First reported by the Denton Record-Chronicle, the Pilot Point athletics department was told by the University of Cincinnati to stop any use of its trademarked “Bearcat Eyes” spirit mark.

As seen in the feature photo of this article that was posted – now deleted – to social media on August 19, Pilot Point was using a modified version of the mark in one of its offices. This was the only known instance of this use, but it attracted enough attention from the University to request a stop.

The modification from Cincinnati’s spirit mark was a change from red eyebrows and pupils to orange. Pilot Point, though, does not officially use this mark for its athletic teams as it relies on the interlocking double-P logo or the in-house created bearcat logo.

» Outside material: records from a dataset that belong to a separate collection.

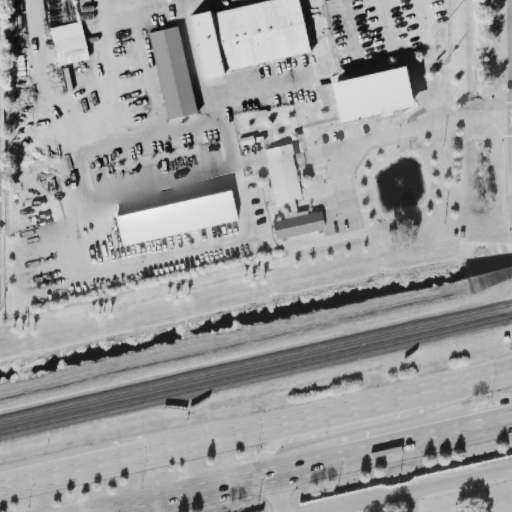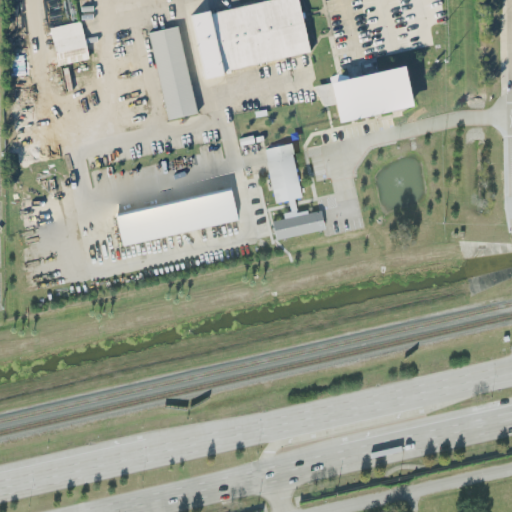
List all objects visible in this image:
road: (420, 17)
road: (113, 21)
road: (384, 22)
road: (347, 32)
building: (248, 34)
building: (68, 42)
building: (171, 71)
building: (365, 93)
road: (393, 131)
road: (161, 186)
building: (290, 194)
building: (178, 219)
road: (223, 238)
railway: (256, 364)
railway: (256, 376)
road: (466, 382)
road: (384, 401)
road: (249, 432)
road: (295, 433)
road: (427, 439)
road: (75, 472)
road: (368, 484)
road: (229, 486)
road: (423, 491)
road: (276, 494)
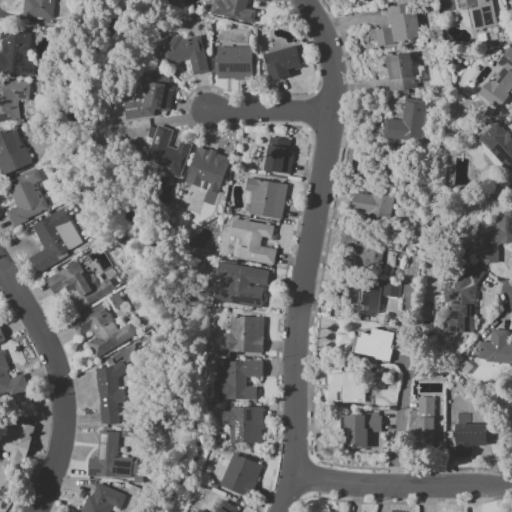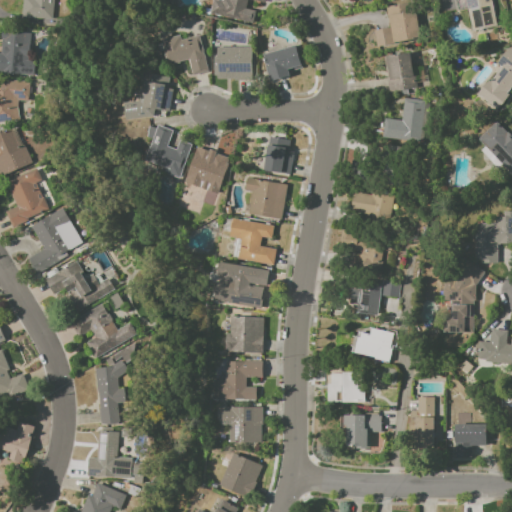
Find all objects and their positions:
building: (369, 0)
building: (370, 1)
building: (511, 1)
building: (37, 8)
building: (40, 9)
building: (233, 9)
building: (237, 10)
building: (476, 12)
building: (481, 13)
building: (403, 26)
building: (398, 29)
building: (15, 51)
building: (184, 52)
building: (188, 54)
building: (18, 55)
building: (233, 61)
building: (281, 62)
building: (238, 64)
building: (285, 64)
building: (399, 71)
building: (404, 74)
building: (499, 81)
building: (499, 82)
building: (161, 93)
building: (149, 96)
building: (12, 97)
building: (13, 99)
road: (267, 108)
building: (407, 121)
building: (408, 124)
building: (498, 144)
building: (498, 145)
building: (11, 149)
building: (165, 151)
building: (170, 152)
building: (13, 153)
building: (277, 155)
building: (281, 157)
building: (393, 166)
building: (210, 171)
building: (363, 171)
building: (206, 172)
building: (25, 197)
building: (264, 197)
building: (28, 199)
building: (269, 199)
building: (371, 203)
building: (230, 208)
building: (377, 208)
building: (492, 236)
building: (492, 238)
building: (252, 240)
building: (59, 241)
building: (254, 241)
building: (366, 251)
road: (306, 254)
building: (365, 254)
building: (240, 284)
building: (75, 285)
building: (81, 286)
building: (244, 286)
building: (394, 290)
building: (370, 299)
building: (465, 299)
building: (460, 300)
building: (121, 301)
building: (100, 330)
building: (103, 331)
building: (244, 334)
building: (3, 335)
building: (248, 335)
building: (0, 340)
building: (375, 343)
building: (379, 346)
building: (496, 347)
building: (496, 349)
building: (132, 354)
building: (8, 379)
building: (11, 379)
building: (236, 380)
building: (241, 382)
road: (62, 384)
road: (402, 384)
building: (347, 386)
building: (349, 389)
building: (113, 392)
building: (107, 394)
building: (423, 421)
building: (242, 423)
building: (246, 424)
building: (426, 426)
building: (361, 430)
building: (365, 430)
building: (468, 437)
building: (16, 440)
building: (472, 440)
building: (18, 442)
building: (108, 457)
building: (116, 460)
building: (240, 475)
building: (244, 476)
road: (403, 483)
building: (137, 491)
building: (103, 500)
building: (106, 500)
building: (223, 507)
building: (227, 509)
building: (328, 511)
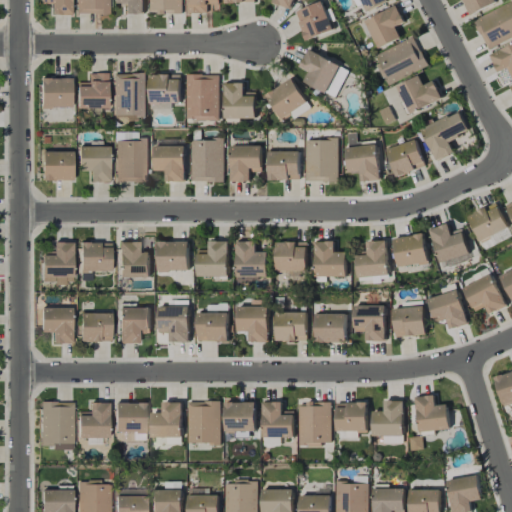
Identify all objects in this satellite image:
building: (238, 1)
building: (284, 3)
building: (370, 3)
building: (199, 5)
building: (477, 5)
building: (59, 6)
building: (91, 6)
building: (132, 6)
building: (165, 7)
building: (314, 20)
building: (495, 25)
building: (385, 26)
road: (128, 45)
building: (502, 59)
building: (402, 60)
building: (324, 73)
road: (470, 77)
building: (511, 84)
building: (92, 91)
building: (165, 91)
building: (55, 92)
building: (129, 94)
building: (419, 94)
building: (202, 97)
building: (288, 100)
building: (239, 101)
building: (444, 134)
building: (352, 139)
building: (130, 157)
building: (406, 158)
building: (207, 160)
building: (321, 160)
building: (244, 161)
building: (94, 162)
building: (170, 162)
building: (364, 162)
building: (56, 165)
building: (284, 165)
building: (509, 207)
road: (272, 211)
building: (488, 222)
building: (448, 242)
building: (410, 250)
road: (22, 255)
building: (173, 256)
building: (291, 256)
building: (93, 258)
building: (214, 259)
building: (133, 260)
building: (329, 260)
building: (373, 260)
building: (250, 261)
building: (58, 263)
building: (508, 281)
building: (484, 295)
building: (448, 308)
building: (371, 321)
building: (409, 321)
building: (174, 322)
building: (254, 322)
building: (57, 323)
building: (133, 323)
building: (95, 326)
building: (291, 326)
building: (213, 327)
building: (331, 328)
road: (269, 371)
building: (505, 387)
building: (431, 414)
building: (351, 416)
building: (129, 417)
building: (239, 419)
building: (277, 420)
building: (167, 421)
building: (204, 422)
building: (389, 422)
building: (93, 423)
building: (56, 424)
building: (314, 424)
road: (490, 429)
building: (347, 434)
building: (463, 493)
building: (92, 496)
building: (351, 496)
building: (240, 497)
building: (56, 500)
building: (129, 500)
building: (166, 500)
building: (277, 500)
building: (388, 500)
building: (424, 500)
building: (202, 503)
building: (315, 503)
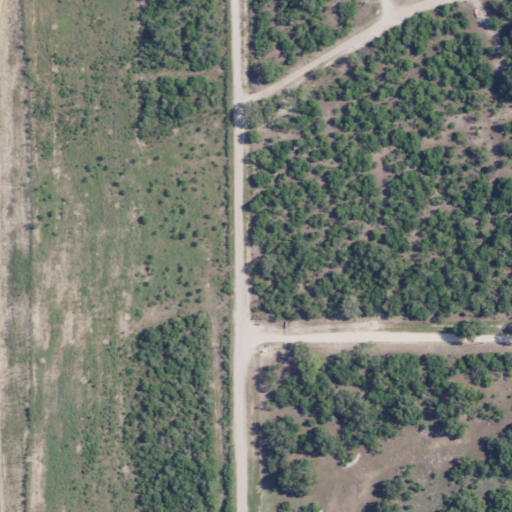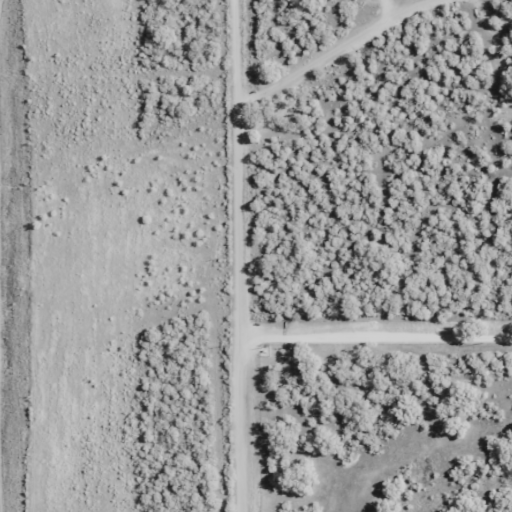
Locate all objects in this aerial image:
road: (335, 52)
road: (239, 256)
road: (376, 333)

According to the report, Martin Ludwig, Cincinnati’s associate vice president for trademark licensing said that the university was made aware of Pilot Point while researching a different issue. He also outlined the typical process followed by the university’s licensing department in potential copyright infringement matters.

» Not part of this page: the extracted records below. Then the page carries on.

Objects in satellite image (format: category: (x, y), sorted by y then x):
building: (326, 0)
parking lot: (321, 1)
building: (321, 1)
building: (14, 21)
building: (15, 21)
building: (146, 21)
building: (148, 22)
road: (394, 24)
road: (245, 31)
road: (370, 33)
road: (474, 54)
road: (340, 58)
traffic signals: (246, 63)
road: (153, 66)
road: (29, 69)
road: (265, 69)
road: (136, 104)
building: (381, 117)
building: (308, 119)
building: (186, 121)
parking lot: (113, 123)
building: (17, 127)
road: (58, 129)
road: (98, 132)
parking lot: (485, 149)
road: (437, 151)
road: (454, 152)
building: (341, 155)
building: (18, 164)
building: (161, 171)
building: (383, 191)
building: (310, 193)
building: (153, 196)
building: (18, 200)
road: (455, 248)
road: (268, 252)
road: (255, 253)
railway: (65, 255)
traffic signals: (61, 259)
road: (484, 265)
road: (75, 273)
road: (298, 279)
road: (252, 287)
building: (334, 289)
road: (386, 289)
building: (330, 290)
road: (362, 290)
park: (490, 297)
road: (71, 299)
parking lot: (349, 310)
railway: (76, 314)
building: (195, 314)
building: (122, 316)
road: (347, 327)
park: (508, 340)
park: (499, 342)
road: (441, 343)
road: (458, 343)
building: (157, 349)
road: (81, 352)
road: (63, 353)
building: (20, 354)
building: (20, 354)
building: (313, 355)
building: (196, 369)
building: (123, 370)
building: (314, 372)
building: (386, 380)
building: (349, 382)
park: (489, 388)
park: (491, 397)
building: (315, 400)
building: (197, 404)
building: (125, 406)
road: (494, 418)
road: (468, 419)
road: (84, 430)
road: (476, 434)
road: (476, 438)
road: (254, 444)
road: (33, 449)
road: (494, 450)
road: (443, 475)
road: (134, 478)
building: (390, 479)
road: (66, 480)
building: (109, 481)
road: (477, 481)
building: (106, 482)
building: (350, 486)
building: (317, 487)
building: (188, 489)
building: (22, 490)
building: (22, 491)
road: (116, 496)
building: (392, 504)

There is still one instance of the modified eyes being used on allevents.in. It’s not known if this is affiliated with Pilot Point ISD or not.

Use of professional or collegiate marks are very prevalent in Texas high schools, especially the smaller divisions. Depending on the mark and those organizations guidelines, they either allow use of the logo, ask schools to modify the logo so it is not an exact copy or request its use to be stopped. In the case of the University of Cincinnati, Brownfield, Garden City and Godley all use some version of the C-Paw Logo.